> _Try it_
Every line below that has "Stomach" in it should be copied.

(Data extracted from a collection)
....................

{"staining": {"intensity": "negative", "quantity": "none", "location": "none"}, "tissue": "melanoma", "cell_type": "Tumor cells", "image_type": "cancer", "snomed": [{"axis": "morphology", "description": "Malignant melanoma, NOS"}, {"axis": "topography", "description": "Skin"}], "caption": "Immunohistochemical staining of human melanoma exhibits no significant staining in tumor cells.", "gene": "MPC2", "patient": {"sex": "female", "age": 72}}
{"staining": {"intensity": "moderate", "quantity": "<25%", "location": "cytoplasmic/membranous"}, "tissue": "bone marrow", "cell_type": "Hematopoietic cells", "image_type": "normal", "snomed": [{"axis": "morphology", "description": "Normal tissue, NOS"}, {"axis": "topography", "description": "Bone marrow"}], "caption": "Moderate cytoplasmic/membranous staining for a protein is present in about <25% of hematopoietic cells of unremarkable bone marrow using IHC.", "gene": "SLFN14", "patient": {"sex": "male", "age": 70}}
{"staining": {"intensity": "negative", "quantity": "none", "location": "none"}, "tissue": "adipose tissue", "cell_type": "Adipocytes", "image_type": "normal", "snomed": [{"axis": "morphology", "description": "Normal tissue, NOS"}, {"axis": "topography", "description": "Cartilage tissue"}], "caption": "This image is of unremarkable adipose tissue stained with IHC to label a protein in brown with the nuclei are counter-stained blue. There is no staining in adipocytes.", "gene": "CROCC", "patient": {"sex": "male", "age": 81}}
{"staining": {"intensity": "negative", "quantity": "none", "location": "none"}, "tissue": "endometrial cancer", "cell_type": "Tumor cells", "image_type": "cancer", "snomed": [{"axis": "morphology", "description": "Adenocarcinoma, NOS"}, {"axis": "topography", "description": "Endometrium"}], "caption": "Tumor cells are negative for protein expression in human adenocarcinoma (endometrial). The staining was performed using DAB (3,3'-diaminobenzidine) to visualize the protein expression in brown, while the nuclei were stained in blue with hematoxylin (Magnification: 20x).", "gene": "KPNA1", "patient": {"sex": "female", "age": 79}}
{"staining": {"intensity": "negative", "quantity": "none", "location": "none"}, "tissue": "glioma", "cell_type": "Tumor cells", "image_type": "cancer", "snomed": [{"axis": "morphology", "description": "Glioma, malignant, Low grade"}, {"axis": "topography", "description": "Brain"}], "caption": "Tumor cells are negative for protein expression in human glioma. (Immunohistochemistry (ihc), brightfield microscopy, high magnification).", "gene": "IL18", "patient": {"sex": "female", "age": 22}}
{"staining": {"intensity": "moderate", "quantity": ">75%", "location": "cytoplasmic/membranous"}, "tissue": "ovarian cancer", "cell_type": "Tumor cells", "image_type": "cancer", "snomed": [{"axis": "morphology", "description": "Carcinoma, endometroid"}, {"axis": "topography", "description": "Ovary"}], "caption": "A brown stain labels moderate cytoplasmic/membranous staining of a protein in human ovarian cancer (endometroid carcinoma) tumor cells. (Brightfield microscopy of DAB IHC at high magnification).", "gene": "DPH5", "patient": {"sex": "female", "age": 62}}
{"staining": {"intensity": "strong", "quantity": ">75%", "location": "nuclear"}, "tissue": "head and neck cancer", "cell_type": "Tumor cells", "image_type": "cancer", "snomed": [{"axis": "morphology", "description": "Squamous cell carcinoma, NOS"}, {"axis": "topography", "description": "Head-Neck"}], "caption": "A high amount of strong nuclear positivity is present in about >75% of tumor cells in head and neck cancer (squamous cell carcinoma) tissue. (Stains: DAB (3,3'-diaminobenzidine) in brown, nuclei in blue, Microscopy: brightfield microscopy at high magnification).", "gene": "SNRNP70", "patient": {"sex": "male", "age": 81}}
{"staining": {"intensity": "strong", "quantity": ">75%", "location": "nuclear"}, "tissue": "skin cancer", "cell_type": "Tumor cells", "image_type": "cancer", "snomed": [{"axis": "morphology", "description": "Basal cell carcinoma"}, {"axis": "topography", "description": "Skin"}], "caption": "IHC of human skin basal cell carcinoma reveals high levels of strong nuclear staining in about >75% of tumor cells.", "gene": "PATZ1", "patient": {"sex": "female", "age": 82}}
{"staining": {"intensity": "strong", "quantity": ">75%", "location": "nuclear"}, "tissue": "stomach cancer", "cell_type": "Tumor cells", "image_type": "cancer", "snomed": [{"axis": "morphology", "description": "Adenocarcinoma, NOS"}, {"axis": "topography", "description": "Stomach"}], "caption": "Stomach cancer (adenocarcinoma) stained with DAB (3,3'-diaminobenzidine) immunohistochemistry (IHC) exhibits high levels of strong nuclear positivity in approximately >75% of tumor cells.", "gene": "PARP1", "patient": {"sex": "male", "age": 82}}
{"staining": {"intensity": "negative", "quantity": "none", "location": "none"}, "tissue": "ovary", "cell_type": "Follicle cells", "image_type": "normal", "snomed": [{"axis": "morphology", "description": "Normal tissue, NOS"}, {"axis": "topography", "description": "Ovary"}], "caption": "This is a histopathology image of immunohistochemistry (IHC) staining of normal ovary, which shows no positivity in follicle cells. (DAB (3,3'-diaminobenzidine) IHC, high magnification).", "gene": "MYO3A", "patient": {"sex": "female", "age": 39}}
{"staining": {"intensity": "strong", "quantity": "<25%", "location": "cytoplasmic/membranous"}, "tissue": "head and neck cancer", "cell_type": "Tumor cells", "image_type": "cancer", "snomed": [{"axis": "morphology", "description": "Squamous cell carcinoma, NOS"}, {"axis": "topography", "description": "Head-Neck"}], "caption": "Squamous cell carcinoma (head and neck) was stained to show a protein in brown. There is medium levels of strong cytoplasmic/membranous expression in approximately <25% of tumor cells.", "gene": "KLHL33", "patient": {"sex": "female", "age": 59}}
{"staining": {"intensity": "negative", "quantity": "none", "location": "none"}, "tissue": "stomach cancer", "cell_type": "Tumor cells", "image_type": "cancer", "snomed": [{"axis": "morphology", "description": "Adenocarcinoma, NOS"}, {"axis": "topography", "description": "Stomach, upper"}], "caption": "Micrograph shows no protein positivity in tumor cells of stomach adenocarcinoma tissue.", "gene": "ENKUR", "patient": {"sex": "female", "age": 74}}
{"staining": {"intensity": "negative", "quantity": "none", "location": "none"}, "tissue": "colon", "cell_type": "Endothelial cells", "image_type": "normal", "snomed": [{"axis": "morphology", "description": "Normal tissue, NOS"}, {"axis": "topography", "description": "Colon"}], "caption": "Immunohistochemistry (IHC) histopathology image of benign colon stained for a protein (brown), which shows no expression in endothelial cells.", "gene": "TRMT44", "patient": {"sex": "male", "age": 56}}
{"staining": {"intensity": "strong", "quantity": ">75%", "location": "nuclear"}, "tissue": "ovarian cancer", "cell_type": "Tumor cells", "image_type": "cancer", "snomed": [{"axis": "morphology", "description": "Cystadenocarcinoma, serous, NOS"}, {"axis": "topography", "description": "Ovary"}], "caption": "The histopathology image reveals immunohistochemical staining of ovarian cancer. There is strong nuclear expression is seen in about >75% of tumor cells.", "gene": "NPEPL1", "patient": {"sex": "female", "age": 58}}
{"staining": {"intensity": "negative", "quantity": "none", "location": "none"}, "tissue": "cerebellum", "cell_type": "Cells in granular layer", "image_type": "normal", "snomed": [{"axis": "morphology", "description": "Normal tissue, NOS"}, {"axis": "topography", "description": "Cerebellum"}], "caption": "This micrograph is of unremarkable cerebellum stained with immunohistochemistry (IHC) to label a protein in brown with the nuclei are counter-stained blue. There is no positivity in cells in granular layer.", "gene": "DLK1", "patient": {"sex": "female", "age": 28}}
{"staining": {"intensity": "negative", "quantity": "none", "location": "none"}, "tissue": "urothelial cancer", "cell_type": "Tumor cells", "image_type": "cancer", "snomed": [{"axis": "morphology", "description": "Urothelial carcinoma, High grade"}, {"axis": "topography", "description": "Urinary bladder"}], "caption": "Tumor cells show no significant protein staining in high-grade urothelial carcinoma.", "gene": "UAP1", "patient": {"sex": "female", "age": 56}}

....................

> _Written answer_
{"staining": {"intensity": "strong", "quantity": ">75%", "location": "nuclear"}, "tissue": "stomach cancer", "cell_type": "Tumor cells", "image_type": "cancer", "snomed": [{"axis": "morphology", "description": "Adenocarcinoma, NOS"}, {"axis": "topography", "description": "Stomach"}], "caption": "Stomach cancer (adenocarcinoma) stained with DAB (3,3'-diaminobenzidine) immunohistochemistry (IHC) exhibits high levels of strong nuclear positivity in approximately >75% of tumor cells.", "gene": "PARP1", "patient": {"sex": "male", "age": 82}}
{"staining": {"intensity": "negative", "quantity": "none", "location": "none"}, "tissue": "stomach cancer", "cell_type": "Tumor cells", "image_type": "cancer", "snomed": [{"axis": "morphology", "description": "Adenocarcinoma, NOS"}, {"axis": "topography", "description": "Stomach, upper"}], "caption": "Micrograph shows no protein positivity in tumor cells of stomach adenocarcinoma tissue.", "gene": "ENKUR", "patient": {"sex": "female", "age": 74}}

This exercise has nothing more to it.